* WHAT THE TASK ASKS
Please return only the lines from the one holding "cytoplasmic/membranous expression is" through the one holding "high-resolution image shows", exactly as they appear in the records below, both ends included.

--- START ---

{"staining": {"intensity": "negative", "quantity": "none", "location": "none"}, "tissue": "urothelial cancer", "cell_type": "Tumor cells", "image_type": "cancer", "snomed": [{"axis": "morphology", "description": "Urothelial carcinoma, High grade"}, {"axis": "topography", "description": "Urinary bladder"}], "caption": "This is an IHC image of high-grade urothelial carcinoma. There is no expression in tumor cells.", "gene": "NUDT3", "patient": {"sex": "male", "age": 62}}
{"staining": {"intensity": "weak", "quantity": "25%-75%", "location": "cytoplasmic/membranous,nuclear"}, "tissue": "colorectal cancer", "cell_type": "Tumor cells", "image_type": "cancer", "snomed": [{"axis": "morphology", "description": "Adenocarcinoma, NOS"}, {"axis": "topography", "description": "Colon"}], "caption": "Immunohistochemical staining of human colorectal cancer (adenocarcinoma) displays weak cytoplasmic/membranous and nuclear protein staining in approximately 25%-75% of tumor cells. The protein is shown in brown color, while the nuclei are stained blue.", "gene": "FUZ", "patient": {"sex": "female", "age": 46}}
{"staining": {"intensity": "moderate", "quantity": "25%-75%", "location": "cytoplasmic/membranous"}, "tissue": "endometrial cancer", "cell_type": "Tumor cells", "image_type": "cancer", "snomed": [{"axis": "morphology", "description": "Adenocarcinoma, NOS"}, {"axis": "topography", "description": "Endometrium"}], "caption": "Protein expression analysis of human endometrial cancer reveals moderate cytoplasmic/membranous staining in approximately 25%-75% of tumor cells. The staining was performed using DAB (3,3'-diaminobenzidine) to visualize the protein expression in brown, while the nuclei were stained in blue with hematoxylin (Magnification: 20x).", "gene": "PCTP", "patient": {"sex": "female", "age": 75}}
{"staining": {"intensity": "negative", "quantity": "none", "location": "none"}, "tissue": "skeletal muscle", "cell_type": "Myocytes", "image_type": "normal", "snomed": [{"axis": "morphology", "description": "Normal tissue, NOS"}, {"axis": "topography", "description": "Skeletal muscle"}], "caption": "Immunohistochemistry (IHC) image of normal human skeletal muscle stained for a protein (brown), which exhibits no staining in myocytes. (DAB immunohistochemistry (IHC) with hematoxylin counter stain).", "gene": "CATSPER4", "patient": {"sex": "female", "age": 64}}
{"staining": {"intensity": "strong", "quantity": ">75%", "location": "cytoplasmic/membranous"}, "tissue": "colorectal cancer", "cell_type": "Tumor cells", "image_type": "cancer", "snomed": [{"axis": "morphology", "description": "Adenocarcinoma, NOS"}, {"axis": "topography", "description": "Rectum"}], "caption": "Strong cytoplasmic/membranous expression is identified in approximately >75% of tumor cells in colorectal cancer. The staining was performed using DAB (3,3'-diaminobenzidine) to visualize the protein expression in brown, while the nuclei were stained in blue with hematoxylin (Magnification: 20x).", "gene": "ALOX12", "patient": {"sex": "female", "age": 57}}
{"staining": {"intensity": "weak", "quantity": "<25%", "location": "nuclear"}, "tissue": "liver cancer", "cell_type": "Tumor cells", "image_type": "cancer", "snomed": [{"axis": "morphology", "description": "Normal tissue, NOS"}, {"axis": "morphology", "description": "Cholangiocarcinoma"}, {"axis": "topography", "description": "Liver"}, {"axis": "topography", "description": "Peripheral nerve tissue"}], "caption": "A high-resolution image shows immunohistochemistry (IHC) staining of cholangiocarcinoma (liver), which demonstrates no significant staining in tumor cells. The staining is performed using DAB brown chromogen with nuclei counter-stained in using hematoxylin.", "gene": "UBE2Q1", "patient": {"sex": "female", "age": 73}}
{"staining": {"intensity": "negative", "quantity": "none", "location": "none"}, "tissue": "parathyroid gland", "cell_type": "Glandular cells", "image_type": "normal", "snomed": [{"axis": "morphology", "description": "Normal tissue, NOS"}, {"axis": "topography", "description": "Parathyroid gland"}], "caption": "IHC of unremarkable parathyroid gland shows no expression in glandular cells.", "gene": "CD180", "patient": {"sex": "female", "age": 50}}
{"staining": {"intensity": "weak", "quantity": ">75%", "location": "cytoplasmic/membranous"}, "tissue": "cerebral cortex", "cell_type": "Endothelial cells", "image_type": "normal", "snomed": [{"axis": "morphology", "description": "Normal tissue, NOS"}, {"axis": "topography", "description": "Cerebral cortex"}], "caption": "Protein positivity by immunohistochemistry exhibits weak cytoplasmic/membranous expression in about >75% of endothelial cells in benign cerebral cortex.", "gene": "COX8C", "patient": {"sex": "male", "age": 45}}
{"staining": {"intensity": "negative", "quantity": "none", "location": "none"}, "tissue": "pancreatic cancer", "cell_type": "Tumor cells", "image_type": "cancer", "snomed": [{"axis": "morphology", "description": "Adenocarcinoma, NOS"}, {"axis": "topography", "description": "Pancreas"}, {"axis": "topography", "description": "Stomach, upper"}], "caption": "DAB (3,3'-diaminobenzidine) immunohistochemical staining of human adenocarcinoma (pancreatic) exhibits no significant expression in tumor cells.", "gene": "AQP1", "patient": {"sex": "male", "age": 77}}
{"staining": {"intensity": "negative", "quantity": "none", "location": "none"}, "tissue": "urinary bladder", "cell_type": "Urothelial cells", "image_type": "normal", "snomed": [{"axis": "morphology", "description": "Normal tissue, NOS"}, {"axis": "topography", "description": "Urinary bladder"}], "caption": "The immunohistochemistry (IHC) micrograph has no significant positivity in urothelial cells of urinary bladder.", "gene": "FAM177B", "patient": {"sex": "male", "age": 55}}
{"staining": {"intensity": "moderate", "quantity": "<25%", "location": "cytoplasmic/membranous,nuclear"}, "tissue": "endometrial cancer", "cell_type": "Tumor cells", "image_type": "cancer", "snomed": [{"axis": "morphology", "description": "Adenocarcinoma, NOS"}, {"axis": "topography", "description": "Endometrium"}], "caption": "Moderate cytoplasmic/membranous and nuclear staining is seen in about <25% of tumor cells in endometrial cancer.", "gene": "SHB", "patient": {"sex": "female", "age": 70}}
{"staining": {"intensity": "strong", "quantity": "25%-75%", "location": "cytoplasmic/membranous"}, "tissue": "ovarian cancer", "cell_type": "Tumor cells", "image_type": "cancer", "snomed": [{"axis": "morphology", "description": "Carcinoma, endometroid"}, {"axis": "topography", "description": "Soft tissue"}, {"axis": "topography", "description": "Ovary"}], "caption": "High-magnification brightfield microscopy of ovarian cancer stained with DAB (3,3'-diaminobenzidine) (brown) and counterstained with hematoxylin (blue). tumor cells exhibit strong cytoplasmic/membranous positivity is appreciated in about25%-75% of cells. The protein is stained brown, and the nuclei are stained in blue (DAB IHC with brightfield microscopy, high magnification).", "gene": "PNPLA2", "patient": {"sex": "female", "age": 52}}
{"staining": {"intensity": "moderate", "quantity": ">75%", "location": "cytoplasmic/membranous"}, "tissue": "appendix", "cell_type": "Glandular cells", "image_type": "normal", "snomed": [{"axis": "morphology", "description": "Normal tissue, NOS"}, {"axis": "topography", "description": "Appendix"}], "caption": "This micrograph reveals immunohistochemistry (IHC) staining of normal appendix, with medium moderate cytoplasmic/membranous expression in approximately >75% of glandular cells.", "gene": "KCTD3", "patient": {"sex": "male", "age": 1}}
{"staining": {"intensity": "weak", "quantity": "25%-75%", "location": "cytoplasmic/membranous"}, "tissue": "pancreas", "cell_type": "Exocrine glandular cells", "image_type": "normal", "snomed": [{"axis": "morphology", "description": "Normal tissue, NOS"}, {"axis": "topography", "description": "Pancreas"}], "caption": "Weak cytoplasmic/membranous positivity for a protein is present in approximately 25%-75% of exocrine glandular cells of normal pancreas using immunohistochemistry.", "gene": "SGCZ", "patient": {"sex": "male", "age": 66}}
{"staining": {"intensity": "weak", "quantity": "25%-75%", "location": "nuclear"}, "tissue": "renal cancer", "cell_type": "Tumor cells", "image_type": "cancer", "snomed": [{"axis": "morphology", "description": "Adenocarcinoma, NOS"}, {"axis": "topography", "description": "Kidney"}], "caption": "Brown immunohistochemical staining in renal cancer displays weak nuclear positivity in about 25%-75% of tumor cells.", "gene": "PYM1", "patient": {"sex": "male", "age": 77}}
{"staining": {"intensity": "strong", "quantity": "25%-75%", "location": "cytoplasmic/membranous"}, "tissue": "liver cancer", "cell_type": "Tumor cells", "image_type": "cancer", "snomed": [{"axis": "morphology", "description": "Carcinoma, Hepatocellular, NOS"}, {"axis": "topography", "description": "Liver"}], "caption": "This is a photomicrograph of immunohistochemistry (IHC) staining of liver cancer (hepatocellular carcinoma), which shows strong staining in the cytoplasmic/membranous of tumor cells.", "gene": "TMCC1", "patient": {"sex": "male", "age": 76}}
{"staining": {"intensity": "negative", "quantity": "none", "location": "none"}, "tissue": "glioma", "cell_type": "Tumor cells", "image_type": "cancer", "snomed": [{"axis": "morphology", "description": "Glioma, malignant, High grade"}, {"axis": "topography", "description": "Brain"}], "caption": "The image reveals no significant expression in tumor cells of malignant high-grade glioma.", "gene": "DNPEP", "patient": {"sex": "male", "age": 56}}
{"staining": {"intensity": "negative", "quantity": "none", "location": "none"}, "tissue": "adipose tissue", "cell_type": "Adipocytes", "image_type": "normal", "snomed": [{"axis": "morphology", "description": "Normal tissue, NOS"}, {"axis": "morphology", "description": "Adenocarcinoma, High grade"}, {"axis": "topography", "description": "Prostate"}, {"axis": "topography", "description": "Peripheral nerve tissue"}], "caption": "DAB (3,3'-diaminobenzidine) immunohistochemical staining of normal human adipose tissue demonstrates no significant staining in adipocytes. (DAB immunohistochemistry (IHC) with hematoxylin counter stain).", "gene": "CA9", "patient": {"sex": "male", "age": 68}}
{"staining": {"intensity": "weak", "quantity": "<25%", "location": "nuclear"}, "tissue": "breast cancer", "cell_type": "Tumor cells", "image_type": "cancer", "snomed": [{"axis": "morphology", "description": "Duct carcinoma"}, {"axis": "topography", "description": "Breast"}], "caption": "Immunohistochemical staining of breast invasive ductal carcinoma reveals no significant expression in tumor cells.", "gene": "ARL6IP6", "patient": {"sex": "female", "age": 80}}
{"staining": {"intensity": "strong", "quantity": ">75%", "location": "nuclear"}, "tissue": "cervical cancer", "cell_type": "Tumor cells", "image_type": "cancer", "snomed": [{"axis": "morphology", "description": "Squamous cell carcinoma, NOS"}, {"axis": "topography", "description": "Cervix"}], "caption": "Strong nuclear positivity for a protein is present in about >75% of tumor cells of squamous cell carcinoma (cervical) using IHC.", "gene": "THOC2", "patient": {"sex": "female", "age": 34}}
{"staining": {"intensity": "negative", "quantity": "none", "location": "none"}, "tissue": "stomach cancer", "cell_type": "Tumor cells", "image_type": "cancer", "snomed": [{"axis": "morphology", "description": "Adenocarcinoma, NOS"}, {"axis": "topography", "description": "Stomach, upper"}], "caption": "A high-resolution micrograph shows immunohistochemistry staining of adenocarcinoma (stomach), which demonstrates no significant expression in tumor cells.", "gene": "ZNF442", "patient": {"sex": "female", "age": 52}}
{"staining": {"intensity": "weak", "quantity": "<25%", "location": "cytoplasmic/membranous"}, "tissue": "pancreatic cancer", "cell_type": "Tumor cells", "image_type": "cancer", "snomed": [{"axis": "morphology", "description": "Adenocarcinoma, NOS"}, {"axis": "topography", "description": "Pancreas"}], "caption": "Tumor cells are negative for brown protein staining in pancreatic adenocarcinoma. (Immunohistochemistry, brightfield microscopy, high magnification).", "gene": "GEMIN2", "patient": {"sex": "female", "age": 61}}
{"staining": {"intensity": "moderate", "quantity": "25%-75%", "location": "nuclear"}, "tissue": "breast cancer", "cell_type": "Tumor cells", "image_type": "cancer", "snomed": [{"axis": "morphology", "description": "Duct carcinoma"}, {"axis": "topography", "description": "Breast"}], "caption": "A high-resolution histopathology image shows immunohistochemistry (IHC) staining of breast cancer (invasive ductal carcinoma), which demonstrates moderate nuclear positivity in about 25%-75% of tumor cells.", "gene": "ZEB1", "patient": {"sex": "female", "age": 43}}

--- END ---

* REPLY
{"staining": {"intensity": "strong", "quantity": ">75%", "location": "cytoplasmic/membranous"}, "tissue": "colorectal cancer", "cell_type": "Tumor cells", "image_type": "cancer", "snomed": [{"axis": "morphology", "description": "Adenocarcinoma, NOS"}, {"axis": "topography", "description": "Rectum"}], "caption": "Strong cytoplasmic/membranous expression is identified in approximately >75% of tumor cells in colorectal cancer. The staining was performed using DAB (3,3'-diaminobenzidine) to visualize the protein expression in brown, while the nuclei were stained in blue with hematoxylin (Magnification: 20x).", "gene": "ALOX12", "patient": {"sex": "female", "age": 57}}
{"staining": {"intensity": "weak", "quantity": "<25%", "location": "nuclear"}, "tissue": "liver cancer", "cell_type": "Tumor cells", "image_type": "cancer", "snomed": [{"axis": "morphology", "description": "Normal tissue, NOS"}, {"axis": "morphology", "description": "Cholangiocarcinoma"}, {"axis": "topography", "description": "Liver"}, {"axis": "topography", "description": "Peripheral nerve tissue"}], "caption": "A high-resolution image shows immunohistochemistry (IHC) staining of cholangiocarcinoma (liver), which demonstrates no significant staining in tumor cells. The staining is performed using DAB brown chromogen with nuclei counter-stained in using hematoxylin.", "gene": "UBE2Q1", "patient": {"sex": "female", "age": 73}}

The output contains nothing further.